Avec émotion et admiration, j'ai compté sur seulement la moitié de la pente, 50 de ces terrasses avec des murs, arrachées avec effort de la roche et du précipice. Si seulement ils avaient de l'eau ! Victimes d'une ironie géologique tragique, les habitants de Dermati vivant au-dessus de Dipotama, c'est-à-dire à la confluence de deux véritables rivières, n'ont pas d'eau d'irrigation ! Ils arrosent leur maïs tous les 22 jours, alors qu'il devrait l'être tous les 10 jours au moins. J'ai rencontré le président actif de la communauté alors qu'il descendait de la colline surplombant le village, où il était allé construire un petit barrage et ainsi sauver un précieux ruisseau qui disparaissait pour ses concitoyens.
Ainsi, Dermati est sans terre, sans eau, sans routes ni transports : seulement un sentier le relie à la route de Mikro Chorio, qui n'a pas encore beaucoup avancé vers Prousos ; il n'a ni boutique ni – incroyable pour un village grec – un café ! Maintenant, le président s'efforce de combler ce vide, afin que "les villageois puissent se réunir quelque part". Mais malgré ces conditions inhumaines – seules quatre familles descendent un peu plus bas en hiver – en 1949, lorsque tout a brûlé et qu'on leur a conseillé de quitter ce refuge inhospitalier, ils ont répondu, même à la reine elle-même : "Comment pourrions-nous descendre dans la plaine ? Comment pourrions-nous nous confiner dans une ville ? Nous n'aimons pas ça." Et ils ont reconstruit toutes leurs maisons. En 1953, ils ont même construit une jolie école où une dizaine d'enfants vont (cet hiver, je les imaginais grimper la pente raide dans la tempête de neige, entourés d'un mètre de neige autour de l'école).

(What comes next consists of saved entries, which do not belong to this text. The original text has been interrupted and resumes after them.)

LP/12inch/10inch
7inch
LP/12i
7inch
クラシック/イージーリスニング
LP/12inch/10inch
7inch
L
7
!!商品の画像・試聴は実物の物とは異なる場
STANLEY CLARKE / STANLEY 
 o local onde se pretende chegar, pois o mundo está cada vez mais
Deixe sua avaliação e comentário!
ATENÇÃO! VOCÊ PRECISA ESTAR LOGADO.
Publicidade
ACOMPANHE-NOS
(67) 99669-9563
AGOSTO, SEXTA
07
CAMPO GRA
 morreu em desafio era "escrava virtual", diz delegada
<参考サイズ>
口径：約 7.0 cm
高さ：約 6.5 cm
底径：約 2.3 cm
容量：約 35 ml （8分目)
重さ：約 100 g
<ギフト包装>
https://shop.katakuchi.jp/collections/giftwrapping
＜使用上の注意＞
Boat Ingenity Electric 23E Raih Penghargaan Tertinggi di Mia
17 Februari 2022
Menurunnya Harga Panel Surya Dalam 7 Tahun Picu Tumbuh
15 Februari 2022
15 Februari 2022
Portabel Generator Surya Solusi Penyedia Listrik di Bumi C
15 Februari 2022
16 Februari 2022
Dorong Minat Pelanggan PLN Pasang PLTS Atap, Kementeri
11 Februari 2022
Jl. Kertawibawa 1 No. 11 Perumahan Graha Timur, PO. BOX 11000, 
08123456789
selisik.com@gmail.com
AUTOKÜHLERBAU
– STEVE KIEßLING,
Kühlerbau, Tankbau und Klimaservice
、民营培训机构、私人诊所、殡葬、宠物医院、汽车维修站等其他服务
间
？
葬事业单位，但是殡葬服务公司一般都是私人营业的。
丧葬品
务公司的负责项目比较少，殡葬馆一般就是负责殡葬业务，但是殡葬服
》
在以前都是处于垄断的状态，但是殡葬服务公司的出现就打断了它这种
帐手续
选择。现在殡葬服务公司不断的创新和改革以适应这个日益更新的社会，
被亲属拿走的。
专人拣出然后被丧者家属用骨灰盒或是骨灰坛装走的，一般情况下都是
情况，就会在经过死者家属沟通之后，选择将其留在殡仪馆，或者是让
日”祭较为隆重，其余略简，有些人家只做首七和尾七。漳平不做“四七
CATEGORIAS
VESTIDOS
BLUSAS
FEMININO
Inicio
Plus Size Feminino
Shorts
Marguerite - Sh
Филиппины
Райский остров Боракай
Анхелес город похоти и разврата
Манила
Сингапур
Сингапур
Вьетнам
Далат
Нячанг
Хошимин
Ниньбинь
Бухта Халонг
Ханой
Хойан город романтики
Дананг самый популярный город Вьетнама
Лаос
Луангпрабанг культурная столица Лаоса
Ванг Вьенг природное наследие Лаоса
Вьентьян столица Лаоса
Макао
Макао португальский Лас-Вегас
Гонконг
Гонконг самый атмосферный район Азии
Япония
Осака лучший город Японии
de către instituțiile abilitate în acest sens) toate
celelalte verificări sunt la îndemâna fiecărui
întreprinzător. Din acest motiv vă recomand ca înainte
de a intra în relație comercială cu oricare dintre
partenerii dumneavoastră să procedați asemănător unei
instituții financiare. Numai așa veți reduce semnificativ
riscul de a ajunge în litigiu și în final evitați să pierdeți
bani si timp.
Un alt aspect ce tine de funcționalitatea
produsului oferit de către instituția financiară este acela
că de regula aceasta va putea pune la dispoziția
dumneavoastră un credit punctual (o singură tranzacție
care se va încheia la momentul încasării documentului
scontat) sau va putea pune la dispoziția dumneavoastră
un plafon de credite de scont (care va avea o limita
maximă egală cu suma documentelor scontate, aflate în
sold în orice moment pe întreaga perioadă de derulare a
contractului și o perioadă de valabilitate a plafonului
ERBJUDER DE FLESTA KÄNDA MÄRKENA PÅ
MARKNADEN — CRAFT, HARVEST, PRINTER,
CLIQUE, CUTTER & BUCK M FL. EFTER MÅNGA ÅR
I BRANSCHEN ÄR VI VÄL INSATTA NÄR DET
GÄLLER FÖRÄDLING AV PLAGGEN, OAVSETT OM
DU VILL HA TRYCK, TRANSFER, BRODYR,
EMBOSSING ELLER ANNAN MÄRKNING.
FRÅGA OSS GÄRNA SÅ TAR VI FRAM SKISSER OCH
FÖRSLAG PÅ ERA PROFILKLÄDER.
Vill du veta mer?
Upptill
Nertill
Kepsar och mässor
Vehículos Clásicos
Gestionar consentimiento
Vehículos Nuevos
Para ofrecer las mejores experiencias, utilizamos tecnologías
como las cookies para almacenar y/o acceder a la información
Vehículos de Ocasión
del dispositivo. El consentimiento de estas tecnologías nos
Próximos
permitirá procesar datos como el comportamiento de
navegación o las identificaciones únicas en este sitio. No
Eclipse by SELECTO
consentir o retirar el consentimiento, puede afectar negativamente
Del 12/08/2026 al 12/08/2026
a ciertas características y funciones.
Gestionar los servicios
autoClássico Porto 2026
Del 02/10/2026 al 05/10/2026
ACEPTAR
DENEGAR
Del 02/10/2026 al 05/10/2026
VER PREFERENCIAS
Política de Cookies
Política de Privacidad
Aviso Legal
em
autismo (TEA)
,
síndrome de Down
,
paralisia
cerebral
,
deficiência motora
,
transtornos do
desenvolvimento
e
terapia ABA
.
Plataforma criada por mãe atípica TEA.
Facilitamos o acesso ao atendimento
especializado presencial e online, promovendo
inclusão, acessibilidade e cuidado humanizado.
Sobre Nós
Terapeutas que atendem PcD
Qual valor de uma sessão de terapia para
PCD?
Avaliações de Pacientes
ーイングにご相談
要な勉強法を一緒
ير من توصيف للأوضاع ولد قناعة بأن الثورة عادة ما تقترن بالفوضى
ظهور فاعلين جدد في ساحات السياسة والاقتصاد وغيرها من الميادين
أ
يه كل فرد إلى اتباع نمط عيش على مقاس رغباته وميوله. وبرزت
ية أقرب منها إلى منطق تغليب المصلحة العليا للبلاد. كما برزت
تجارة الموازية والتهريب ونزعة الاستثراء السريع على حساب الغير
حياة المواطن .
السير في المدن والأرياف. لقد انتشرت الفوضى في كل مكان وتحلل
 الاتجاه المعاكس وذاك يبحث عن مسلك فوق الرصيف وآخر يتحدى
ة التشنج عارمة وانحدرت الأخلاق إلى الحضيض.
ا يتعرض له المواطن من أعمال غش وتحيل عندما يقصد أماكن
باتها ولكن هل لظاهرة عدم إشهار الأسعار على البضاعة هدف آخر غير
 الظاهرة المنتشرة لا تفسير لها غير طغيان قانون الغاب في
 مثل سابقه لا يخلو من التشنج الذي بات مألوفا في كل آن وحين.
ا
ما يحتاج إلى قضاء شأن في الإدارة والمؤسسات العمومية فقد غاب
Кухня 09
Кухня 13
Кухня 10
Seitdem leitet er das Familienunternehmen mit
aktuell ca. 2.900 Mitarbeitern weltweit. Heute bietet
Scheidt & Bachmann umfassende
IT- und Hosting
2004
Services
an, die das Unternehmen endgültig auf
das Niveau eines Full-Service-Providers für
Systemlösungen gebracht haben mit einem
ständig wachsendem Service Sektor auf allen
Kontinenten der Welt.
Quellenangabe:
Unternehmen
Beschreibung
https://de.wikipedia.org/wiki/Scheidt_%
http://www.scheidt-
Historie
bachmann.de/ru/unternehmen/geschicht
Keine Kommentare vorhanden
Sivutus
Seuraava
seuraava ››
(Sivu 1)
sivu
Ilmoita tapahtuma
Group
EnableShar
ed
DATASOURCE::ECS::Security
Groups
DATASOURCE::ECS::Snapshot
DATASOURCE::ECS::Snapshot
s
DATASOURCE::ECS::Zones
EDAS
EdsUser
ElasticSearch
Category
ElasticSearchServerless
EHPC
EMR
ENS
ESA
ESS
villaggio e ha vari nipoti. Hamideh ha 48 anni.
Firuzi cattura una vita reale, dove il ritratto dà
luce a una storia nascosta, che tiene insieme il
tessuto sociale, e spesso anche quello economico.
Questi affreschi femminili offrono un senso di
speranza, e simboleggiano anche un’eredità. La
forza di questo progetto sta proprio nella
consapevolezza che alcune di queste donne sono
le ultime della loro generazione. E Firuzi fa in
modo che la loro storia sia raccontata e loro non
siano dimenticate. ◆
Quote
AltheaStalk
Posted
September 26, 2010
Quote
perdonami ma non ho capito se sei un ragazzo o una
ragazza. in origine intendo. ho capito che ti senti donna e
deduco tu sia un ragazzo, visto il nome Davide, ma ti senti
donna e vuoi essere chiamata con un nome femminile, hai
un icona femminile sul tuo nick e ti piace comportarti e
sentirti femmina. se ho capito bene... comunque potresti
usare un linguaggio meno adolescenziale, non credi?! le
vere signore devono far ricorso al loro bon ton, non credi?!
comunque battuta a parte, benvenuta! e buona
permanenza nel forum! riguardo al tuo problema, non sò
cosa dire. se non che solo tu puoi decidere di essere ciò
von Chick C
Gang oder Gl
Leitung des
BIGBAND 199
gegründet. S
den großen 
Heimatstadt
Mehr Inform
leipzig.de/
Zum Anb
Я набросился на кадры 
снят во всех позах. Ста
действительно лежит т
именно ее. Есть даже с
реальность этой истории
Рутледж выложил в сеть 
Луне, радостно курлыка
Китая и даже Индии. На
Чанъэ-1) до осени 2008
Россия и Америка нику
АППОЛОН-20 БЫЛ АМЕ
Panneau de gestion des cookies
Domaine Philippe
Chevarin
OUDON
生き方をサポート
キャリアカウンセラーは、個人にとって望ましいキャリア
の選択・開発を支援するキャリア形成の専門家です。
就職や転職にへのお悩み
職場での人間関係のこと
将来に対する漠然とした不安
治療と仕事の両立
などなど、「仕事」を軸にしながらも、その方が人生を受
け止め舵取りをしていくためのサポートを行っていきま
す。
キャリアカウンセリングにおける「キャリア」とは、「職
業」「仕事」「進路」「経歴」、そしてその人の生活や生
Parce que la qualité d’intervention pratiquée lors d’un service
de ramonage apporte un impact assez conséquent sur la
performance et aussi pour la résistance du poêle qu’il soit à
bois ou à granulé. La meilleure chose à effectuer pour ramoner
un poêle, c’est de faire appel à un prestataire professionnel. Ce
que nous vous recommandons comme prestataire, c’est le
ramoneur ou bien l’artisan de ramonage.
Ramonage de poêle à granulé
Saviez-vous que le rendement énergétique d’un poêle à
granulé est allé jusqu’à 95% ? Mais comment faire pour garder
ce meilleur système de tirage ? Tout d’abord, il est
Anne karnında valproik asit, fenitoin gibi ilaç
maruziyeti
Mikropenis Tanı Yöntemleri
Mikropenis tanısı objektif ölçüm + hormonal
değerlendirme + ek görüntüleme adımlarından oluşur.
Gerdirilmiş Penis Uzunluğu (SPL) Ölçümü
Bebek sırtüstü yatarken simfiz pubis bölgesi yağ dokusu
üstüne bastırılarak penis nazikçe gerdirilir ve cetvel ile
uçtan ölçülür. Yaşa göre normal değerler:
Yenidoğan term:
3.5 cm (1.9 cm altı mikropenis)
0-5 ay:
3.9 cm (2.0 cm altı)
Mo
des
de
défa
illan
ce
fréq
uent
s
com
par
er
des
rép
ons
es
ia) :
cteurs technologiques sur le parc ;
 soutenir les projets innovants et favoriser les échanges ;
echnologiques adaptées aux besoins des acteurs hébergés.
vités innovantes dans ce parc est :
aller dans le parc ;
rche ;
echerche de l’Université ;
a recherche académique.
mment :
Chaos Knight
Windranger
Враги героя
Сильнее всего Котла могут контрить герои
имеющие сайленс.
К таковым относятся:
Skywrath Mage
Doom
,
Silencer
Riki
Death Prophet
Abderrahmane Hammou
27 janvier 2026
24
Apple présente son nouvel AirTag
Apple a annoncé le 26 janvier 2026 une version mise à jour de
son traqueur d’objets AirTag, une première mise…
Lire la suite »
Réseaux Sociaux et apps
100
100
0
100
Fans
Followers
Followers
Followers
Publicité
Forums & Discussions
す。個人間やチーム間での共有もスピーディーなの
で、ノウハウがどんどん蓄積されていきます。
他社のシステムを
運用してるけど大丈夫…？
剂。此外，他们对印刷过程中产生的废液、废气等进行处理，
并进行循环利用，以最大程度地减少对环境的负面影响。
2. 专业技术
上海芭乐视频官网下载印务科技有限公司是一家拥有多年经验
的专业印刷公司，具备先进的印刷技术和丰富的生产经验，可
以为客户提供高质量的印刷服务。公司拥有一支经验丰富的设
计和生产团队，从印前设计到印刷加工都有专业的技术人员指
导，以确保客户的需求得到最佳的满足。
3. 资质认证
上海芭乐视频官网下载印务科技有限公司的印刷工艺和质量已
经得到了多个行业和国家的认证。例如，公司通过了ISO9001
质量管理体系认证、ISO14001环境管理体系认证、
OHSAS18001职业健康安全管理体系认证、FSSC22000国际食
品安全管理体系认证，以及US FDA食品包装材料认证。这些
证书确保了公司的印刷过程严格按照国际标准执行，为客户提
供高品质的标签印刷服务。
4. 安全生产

Sans terre, sans eau, sur leur maigre terre, ils plantent quelques fleurs et offrent leur chaleureux accueil aux étrangers. Passant devant la maison du président, je ne l'ai pas trouvé là, mais sa belle-fille s'est gentiment occupée de moi, et quand je l'ai rencontré près du futur café, incapable de m'offrir quelque chose, il a dit avec tristesse : "Que pouvons-nous vous offrir ici ?"
Que pouvez-vous m'offrir, chers amis ? Je ne vous oublierai jamais. Je n'oublierai jamais le Dermati torturé, intrépide et au cœur ouvert, façonné à l'image et à la ressemblance du peuple grec.
Le texte ci-dessus a été publié pour la première fois dans l'édition imprimée du journal 'Eleftherotypia' le jeudi 20 août 2009. Il a été écrit par Roger Milliex (1913-2006), qui a été pendant de nombreuses années directeur de l'Institut Français d'Athènes et s'est impliqué dans l'alpinisme et l'appréciation de la nature, publiant des textes à ce sujet. L'intellectuel né à Marseille aimait la Grèce avec passion et romantisme. Il était membre de l'Académie d'Athènes et incarnait le Philhellène moderne.